Dios, the dementia. I reach for the thought of Orion, peacefully accepting all that life gives and not disturbing the universe, demanding more. Flora, with the same root of pain, lives the opposite. Her disturbance is the streak of paint over walls. Controlling it, changing it. See me. She fights a universe that denies her—one that brings a disease so cruel it makes her own mother forget her. I’m still here, the paint says.
But Flora is still hurting herself, and others. I know this because I’ve done the same. I understand what it means to be on the grass, dehydrated, filthy, and tear-spent. I ran so far and hard into the loss that had run me over, because I could.

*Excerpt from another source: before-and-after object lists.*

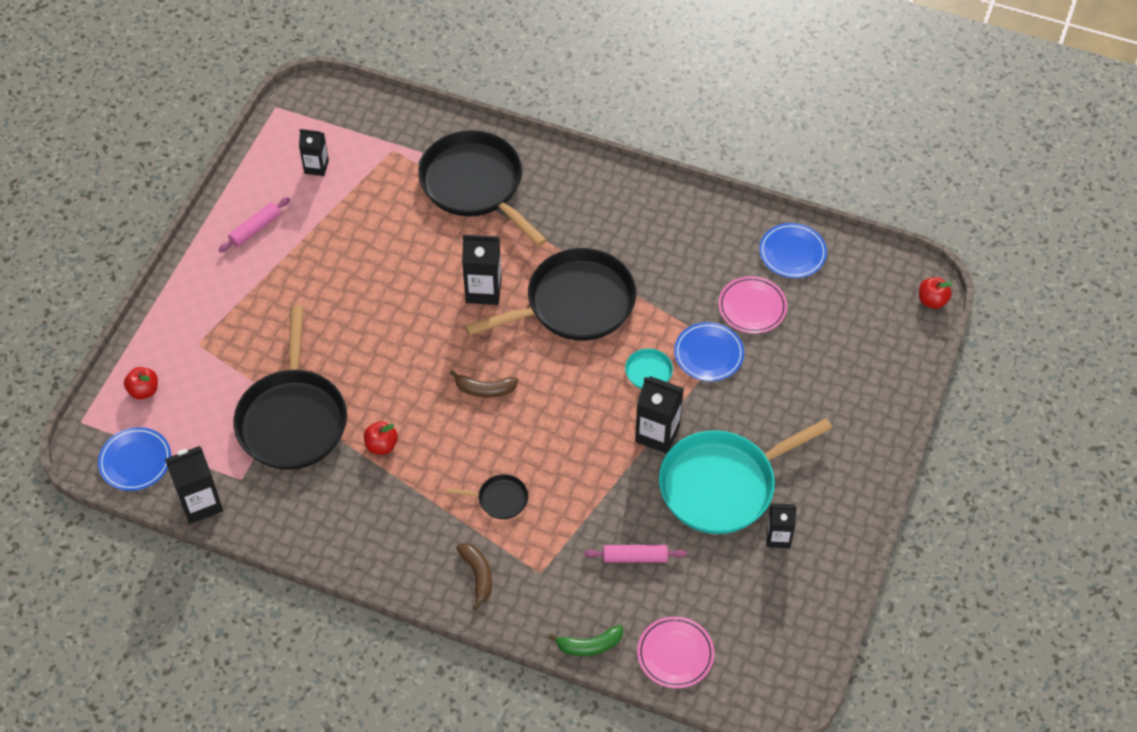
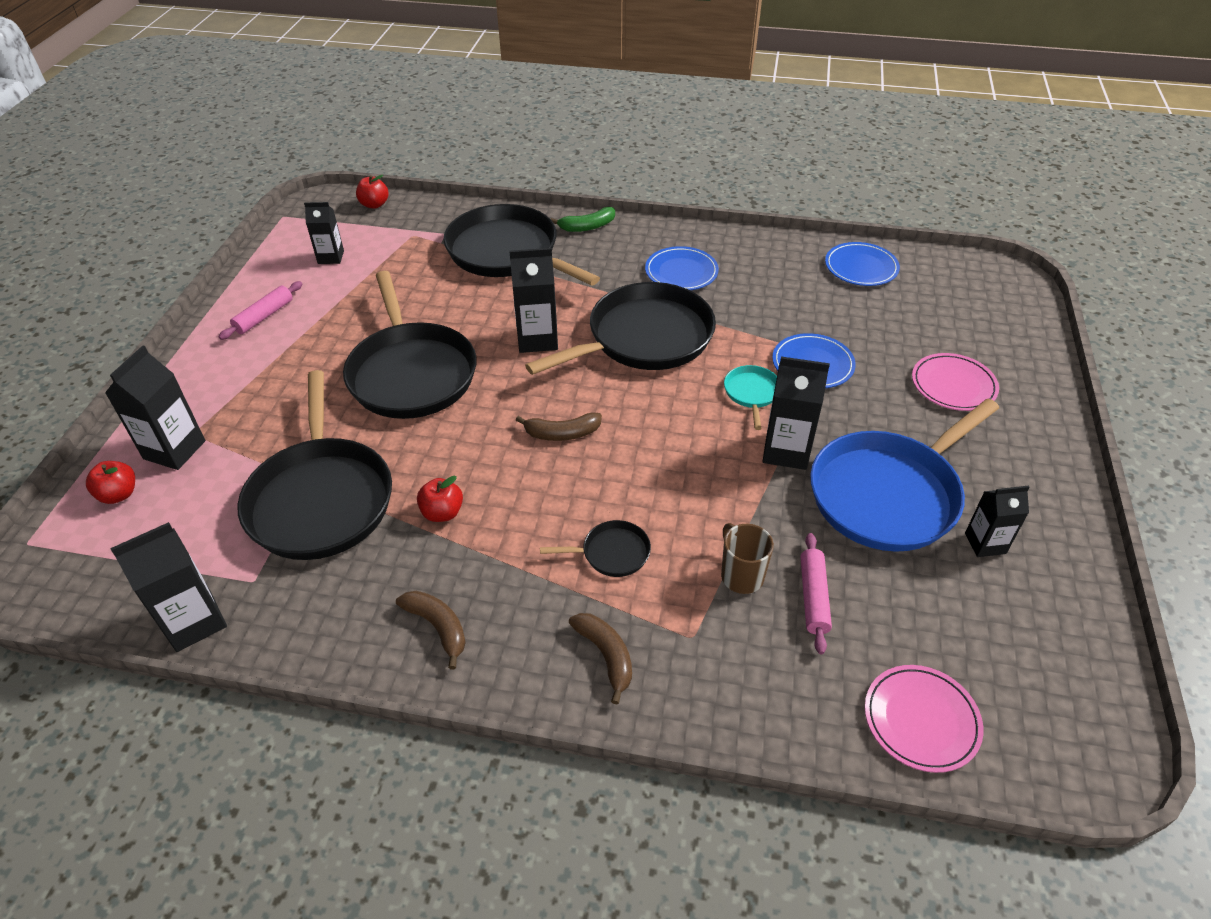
camera: 10 degrees left, 10 degrees down
(135, 461) = (101, 581): blue plate -> blue plate (681, 272)
(183, 356) = (174, 450): none -> black carton
(367, 535) = (438, 627): none -> brown banana
(373, 310) = (411, 373): none -> black pan
(588, 532) = (741, 575): none -> brown mug
(589, 645) = (794, 729): green banana -> green banana (587, 227)
(635, 557) = (813, 597): pink rolling pin -> pink rolling pin turned 75 degrees counterclockwise
(722, 485) = (888, 494): turquoise pan -> blue pan
(752, 307) = (841, 317): pink plate -> pink plate (953, 385)
(932, 301) = (1025, 288): red apple -> red apple (374, 204)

Oh. I look over Flora and for the first time, I see Pilar looking over me at the park. My belly heaves with it, nausea swirling fast. I see myself through my sister’s eyes. I’d run so far. How much further and deeper would I go, hurting myself trying to outsmart my own universe of loss? Pilar had no answer that night, only fear. But she and Mami and Papi had England, a chance at a new place for me with a new purpose. Flora needs one too.
“Please. Please don’t tell Orion.”
He is not a person I want to keep anything from. But I study the weak and strong and resolute and destroyed face of a girl, begging me. Flora. Sneaking out, aching to be seen and remembered, marking walls and fences.